少子化、晩婚化が進むなか、「息子夫婦になかなか子供ができない」「娘は“結婚は40歳になってからでいい”というが、出産は大丈夫なのか?」などと気を揉んでいる人も多いかもしれない。
これまでは、「射精の回数が多いと精液が薄まって妊娠しにくくなる」という説が広く知られ、妊娠するために、数日間禁欲し、精子をためてからセックスするというカップルも多い。だが、これは迷信にすぎないと石川病院泌尿器科部長で男性不妊症専門医の石川智基医師は指摘する。
「今でも婦人科医のなかには、精液検査をする時には5~7日間は射精せず禁欲することを推奨する医師も多い。しかし、精子は毎日作られるものです。射精せずにいると、精子は精巣上体という部分にたまり、古くなるにつれ動きが悪くなります。

練習問題:
1. 精子と禁欲についての文章では、精子はどのくらいの間隔で作られるとされていますか。
2. 精子と禁欲についての文章の続きを、最後の文のあとから書いてください。

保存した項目
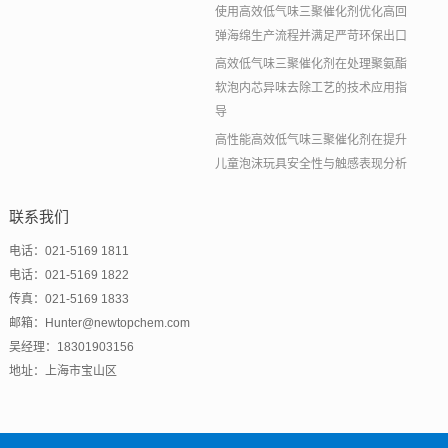
使用高效低气味三聚催化剂优化高回
弹海绵生产流程并满足严苛环保出口
高效低气味三聚催化剂在处理聚氨酯
软泡内芯异味去除工艺的技术应用指
导
高性能高效低气味三聚催化剂在提升
儿童泡沫玩具安全性与触感表现分析
联系我们
电话：021-5169 1811
电话：021-5169 1822
传真：021-5169 1833
邮箱：Hunter@newtopchem.com
吴经理：18301903156
地址：上海市宝山区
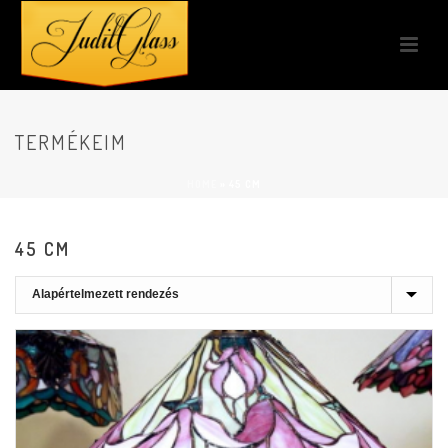
TERMÉKEIM
HOME
»
45 CM
45 CM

解答:
1. 毎日作られるとされています。

2.
また、射精されるまでの期間が長いと、酸化ストレスなどによって精子の頭部にあるDNAが損傷を受ける。精子の動きが悪ければ妊娠しにくくなり、DNAの損傷率が高いと、妊娠しにくくなるだけでなく、流産する危険性も高まるのです」
作られた精子は精巣上体に10日間ほど貯蔵されるが、使わずにいると質が劣化し、やがて死んで吸収される。死滅した精子からは活性酸素が発生し、新しい精子に悪影響を及ぼすという。セックスをしなくてもいいので、週3回は射精したほうがよいそうだ。射精回数を増やすと精液の量が減ることがあるが、精液中の精子の濃度はあまり変わらず、質のいい精子が増えるという。